DATA LISTING below:

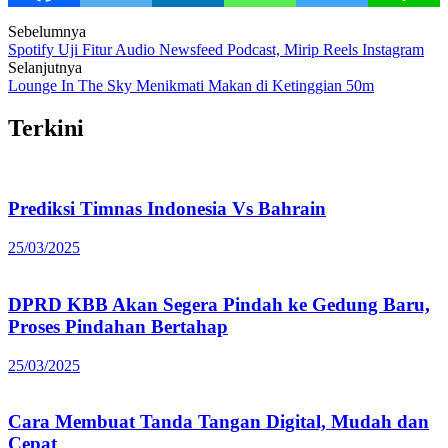
Post
Sebelumnya
Spotify Uji Fitur Audio Newsfeed Podcast, Mirip Reels Instagram
navigation
Selanjutnya
Lounge In The Sky Menikmati Makan di Ketinggian 50m
Terkini
Prediksi Timnas Indonesia Vs Bahrain
25/03/2025
DPRD KBB Akan Segera Pindah ke Gedung Baru,
Proses Pindahan Bertahap
25/03/2025
Cara Membuat Tanda Tangan Digital, Mudah dan
Cepat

End of DATA LISTING.

# EXERCISE INSTRUCTIONS
Find the line that contains "Cara Membuat Tanda Tangan Digital, Mudah dan" in the listing above. Retype it and every line after it up to the last, exactly, and nothing else.

# OUTPUT OF THE TASK
Cara Membuat Tanda Tangan Digital, Mudah dan
Cepat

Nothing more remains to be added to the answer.